◆ **To do**
Using the records below, write out only the lines from the line containing "right shoulder: (98, 125)" up to and including the line containing "nose: (65, 110)", exactly, with no pictures.

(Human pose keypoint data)

========

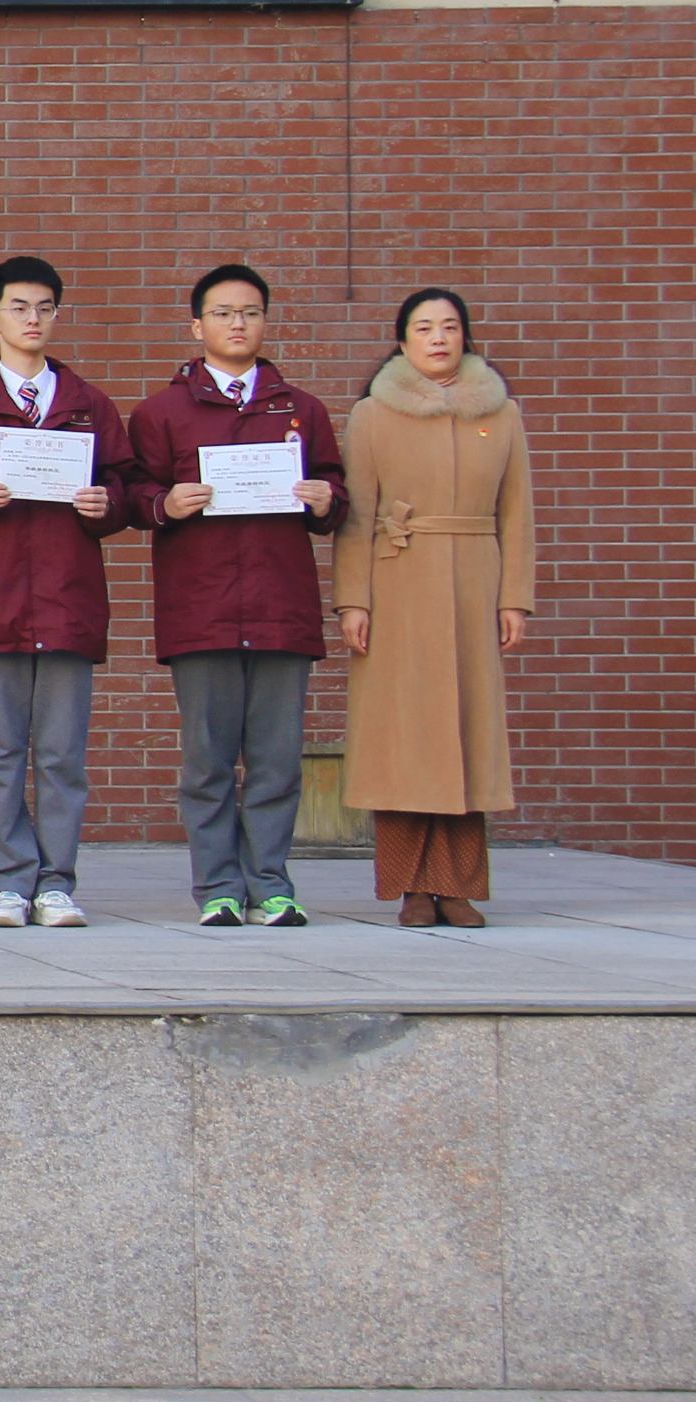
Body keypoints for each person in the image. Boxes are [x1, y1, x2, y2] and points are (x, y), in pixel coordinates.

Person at [0, 255, 136, 930]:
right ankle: (9, 882)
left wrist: (106, 503)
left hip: (67, 601)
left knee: (63, 755)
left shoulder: (89, 406)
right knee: (0, 753)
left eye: (43, 307)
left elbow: (127, 489)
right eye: (17, 307)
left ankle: (57, 883)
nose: (31, 319)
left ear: (56, 316)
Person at [125, 265, 347, 929]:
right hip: (202, 610)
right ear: (197, 326)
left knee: (276, 761)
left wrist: (325, 499)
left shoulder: (301, 410)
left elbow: (335, 492)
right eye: (222, 313)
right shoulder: (161, 413)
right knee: (208, 761)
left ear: (265, 322)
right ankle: (218, 886)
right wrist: (164, 503)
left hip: (281, 607)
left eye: (249, 312)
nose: (237, 324)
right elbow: (132, 494)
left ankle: (271, 884)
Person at [333, 289, 533, 927]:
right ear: (402, 342)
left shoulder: (501, 414)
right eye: (424, 328)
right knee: (403, 738)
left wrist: (515, 598)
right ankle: (411, 886)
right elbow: (357, 515)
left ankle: (458, 885)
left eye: (449, 327)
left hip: (475, 585)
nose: (438, 338)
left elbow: (517, 512)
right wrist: (353, 601)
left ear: (466, 336)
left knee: (467, 735)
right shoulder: (372, 415)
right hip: (397, 585)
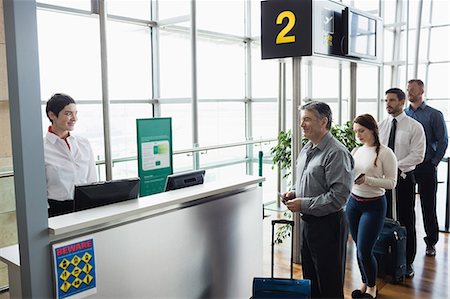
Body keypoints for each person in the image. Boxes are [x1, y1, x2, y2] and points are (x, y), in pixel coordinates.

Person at [281, 101, 354, 298]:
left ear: (323, 121)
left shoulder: (336, 152)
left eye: (307, 119)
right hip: (309, 223)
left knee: (329, 283)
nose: (301, 124)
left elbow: (338, 197)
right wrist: (294, 193)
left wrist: (303, 203)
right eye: (301, 119)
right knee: (310, 280)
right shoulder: (307, 148)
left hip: (328, 225)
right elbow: (307, 182)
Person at [347, 114, 397, 299]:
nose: (358, 135)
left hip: (373, 206)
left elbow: (392, 183)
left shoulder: (385, 153)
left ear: (372, 129)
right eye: (355, 131)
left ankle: (372, 287)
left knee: (364, 250)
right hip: (353, 203)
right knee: (359, 249)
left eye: (361, 131)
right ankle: (365, 281)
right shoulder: (356, 150)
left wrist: (367, 180)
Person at [378, 88, 425, 277]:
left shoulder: (414, 127)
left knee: (406, 220)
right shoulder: (381, 126)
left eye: (391, 100)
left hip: (404, 180)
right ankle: (385, 260)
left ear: (402, 102)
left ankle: (407, 261)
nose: (388, 104)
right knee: (382, 219)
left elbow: (418, 155)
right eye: (386, 100)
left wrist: (396, 166)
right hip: (382, 181)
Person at [405, 79, 448, 257]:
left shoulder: (434, 115)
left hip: (426, 166)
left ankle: (431, 242)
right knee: (406, 205)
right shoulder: (404, 115)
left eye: (412, 90)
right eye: (407, 90)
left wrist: (435, 162)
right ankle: (405, 241)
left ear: (422, 91)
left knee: (428, 206)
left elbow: (443, 140)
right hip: (407, 166)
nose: (409, 93)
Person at [44, 93, 97, 217]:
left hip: (85, 207)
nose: (74, 118)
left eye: (75, 113)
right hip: (56, 210)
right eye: (68, 113)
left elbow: (92, 180)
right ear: (52, 115)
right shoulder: (41, 148)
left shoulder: (84, 144)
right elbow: (37, 190)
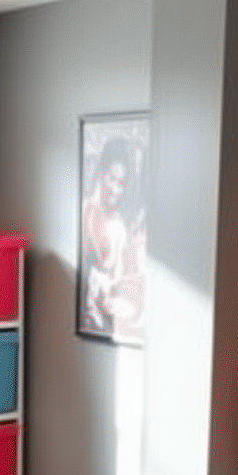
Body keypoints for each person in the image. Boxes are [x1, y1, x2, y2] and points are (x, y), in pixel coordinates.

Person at [81, 137, 144, 338]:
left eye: (122, 184)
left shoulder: (121, 226)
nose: (115, 190)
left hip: (109, 323)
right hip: (90, 317)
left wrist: (128, 303)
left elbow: (128, 274)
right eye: (112, 178)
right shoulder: (86, 212)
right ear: (101, 173)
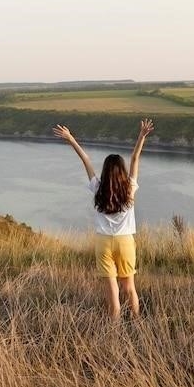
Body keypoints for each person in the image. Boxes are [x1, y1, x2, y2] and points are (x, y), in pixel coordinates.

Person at [52, 119, 154, 320]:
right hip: (125, 241)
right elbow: (134, 159)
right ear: (122, 171)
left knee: (113, 291)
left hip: (103, 242)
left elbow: (86, 160)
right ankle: (136, 325)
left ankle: (114, 330)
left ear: (105, 171)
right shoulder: (129, 188)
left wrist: (71, 138)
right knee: (130, 288)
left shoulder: (98, 188)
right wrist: (141, 136)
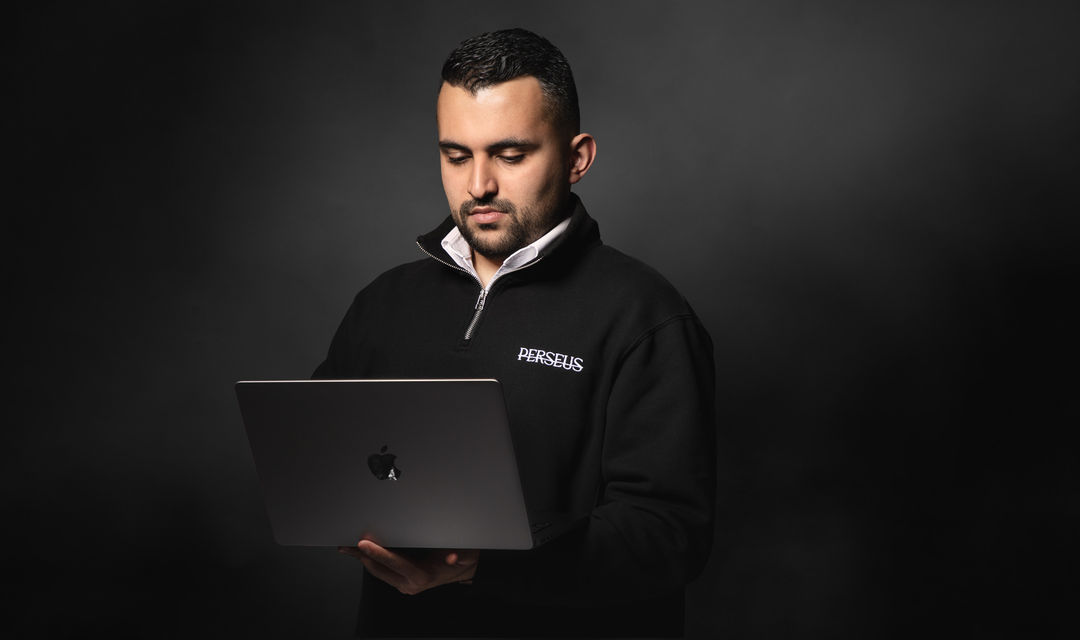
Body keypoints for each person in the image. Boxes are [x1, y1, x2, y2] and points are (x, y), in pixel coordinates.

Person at [315, 28, 716, 637]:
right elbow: (318, 460)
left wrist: (484, 564)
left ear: (577, 157)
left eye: (510, 155)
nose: (479, 186)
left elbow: (668, 537)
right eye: (456, 156)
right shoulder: (384, 302)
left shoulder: (647, 316)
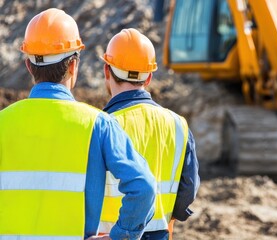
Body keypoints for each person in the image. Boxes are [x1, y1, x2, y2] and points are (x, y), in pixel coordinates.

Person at [0, 9, 156, 240]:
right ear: (73, 66)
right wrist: (119, 236)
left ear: (29, 66)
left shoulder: (4, 122)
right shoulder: (98, 125)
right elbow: (144, 188)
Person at [99, 28, 200, 240]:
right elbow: (187, 191)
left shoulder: (101, 125)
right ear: (149, 77)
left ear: (107, 71)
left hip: (109, 235)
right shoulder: (178, 125)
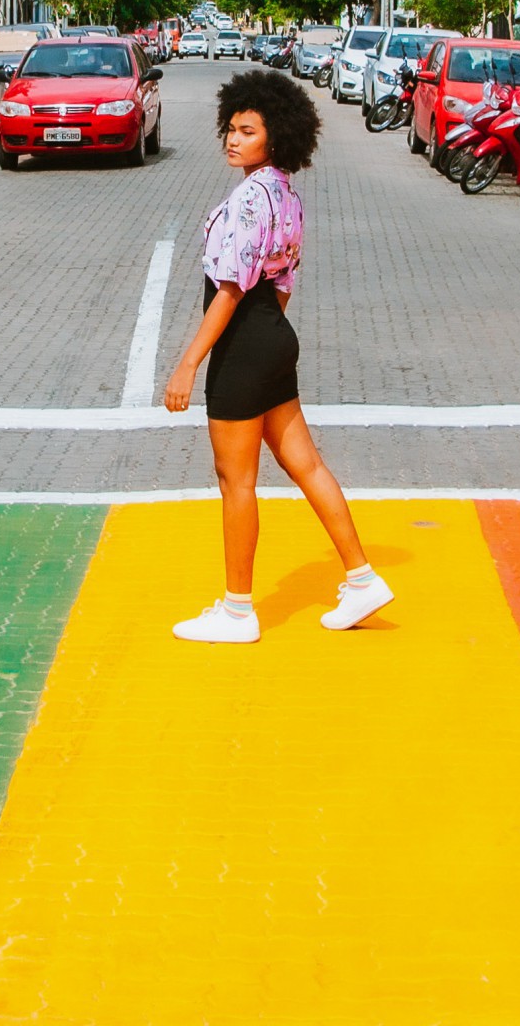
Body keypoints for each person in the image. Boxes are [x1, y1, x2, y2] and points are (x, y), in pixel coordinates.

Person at [164, 69, 394, 642]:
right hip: (274, 335)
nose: (233, 140)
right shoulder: (286, 194)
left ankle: (238, 610)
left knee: (235, 479)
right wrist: (268, 339)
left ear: (275, 137)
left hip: (244, 340)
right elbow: (283, 282)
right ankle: (362, 578)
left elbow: (232, 287)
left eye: (247, 131)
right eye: (232, 129)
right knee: (306, 464)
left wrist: (190, 362)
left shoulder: (249, 199)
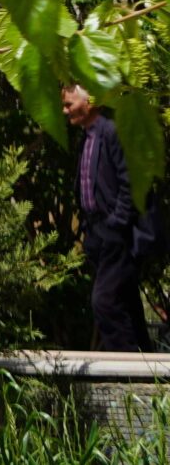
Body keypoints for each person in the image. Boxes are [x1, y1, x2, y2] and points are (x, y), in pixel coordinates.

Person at [64, 82, 152, 351]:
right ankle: (149, 371)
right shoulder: (87, 137)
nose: (65, 110)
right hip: (98, 234)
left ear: (89, 102)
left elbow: (130, 182)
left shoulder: (112, 132)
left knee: (104, 301)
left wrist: (117, 222)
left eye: (69, 104)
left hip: (116, 233)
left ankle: (125, 371)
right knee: (125, 300)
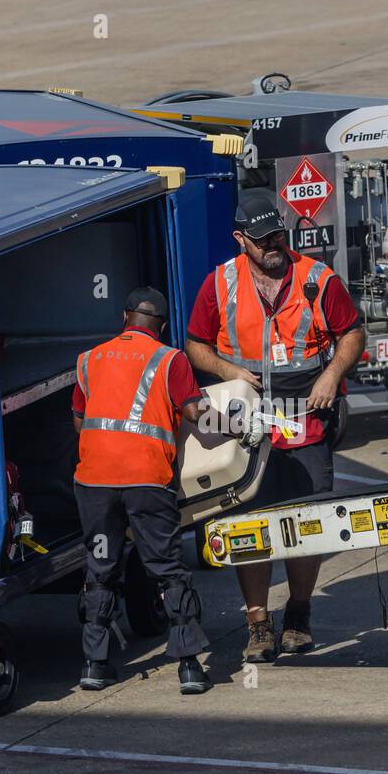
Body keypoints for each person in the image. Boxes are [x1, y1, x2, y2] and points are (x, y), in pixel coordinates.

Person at [186, 189, 365, 661]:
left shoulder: (317, 279)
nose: (273, 246)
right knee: (250, 524)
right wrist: (230, 373)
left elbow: (353, 332)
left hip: (307, 417)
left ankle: (299, 614)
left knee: (308, 520)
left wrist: (332, 373)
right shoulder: (219, 283)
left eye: (279, 236)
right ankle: (258, 623)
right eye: (263, 239)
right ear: (240, 239)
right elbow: (194, 345)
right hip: (250, 421)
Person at [71, 286, 260, 695]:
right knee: (168, 570)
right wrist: (238, 426)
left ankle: (94, 665)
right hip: (146, 481)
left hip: (94, 482)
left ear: (125, 318)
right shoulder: (169, 359)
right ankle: (190, 667)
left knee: (101, 569)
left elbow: (79, 417)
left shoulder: (90, 359)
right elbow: (194, 412)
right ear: (162, 325)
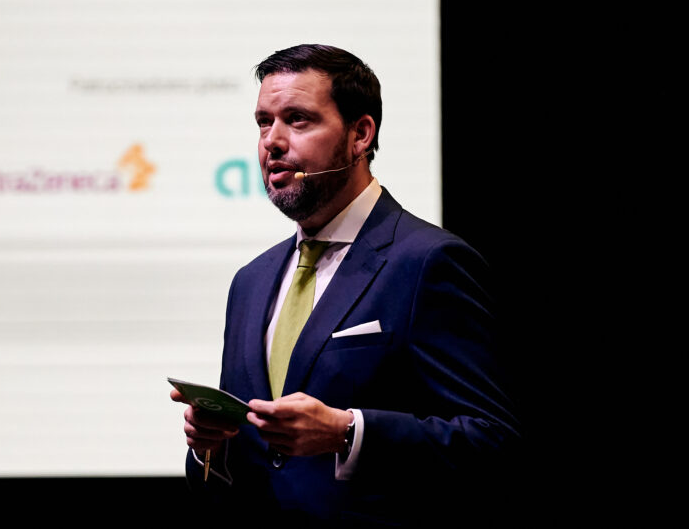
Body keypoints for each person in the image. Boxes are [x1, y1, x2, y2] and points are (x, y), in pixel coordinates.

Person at [170, 44, 520, 525]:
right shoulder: (250, 281)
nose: (272, 142)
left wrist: (348, 433)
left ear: (360, 134)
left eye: (297, 120)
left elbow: (493, 441)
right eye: (263, 122)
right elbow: (248, 473)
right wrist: (212, 446)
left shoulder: (428, 262)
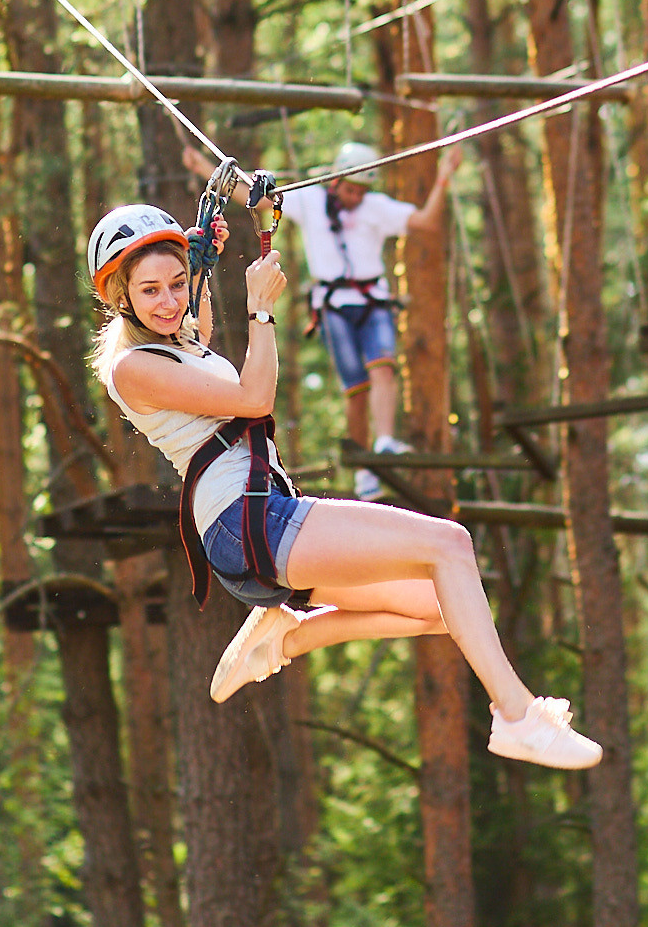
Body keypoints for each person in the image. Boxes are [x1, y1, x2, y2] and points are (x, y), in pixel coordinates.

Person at [86, 202, 601, 769]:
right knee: (450, 544)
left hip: (261, 518)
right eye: (151, 290)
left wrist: (209, 247)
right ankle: (517, 716)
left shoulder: (177, 340)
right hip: (246, 523)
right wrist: (260, 310)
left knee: (438, 608)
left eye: (177, 285)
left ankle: (287, 636)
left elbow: (198, 325)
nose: (169, 301)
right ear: (120, 297)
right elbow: (254, 399)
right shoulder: (131, 368)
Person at [189, 139, 462, 499]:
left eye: (361, 191)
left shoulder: (375, 207)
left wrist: (444, 176)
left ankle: (383, 442)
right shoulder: (312, 202)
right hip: (334, 305)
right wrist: (203, 168)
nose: (355, 196)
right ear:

========

◆ **Result below**
right shoulder: (98, 125)
right elbow: (144, 188)
Person at [99, 28, 200, 240]:
right elbow: (187, 191)
left shoulder: (101, 125)
right ear: (149, 77)
left ear: (107, 71)
left hip: (109, 235)
right shoulder: (178, 125)
Body keypoints for each person in the image. Boxes are [x1, y1, x2, y2] and points are (x, y), in pixel coordinates.

Person at [164, 69, 394, 642]:
right hip: (274, 335)
nose: (233, 140)
right shoulder: (286, 194)
left ankle: (238, 610)
left knee: (235, 479)
right wrist: (268, 339)
left ear: (275, 137)
left hip: (244, 340)
right elbow: (283, 282)
right ankle: (362, 578)
left elbow: (232, 287)
left eye: (247, 131)
right eye: (232, 129)
right knee: (306, 464)
left wrist: (190, 362)
left shoulder: (249, 199)
Body keypoints for each person in the image. Boxes are [x1, y1, x2, y2] and points are (x, y), in pixel coordinates.

Person at [64, 82, 152, 351]:
right ankle: (149, 371)
right shoulder: (87, 137)
nose: (65, 110)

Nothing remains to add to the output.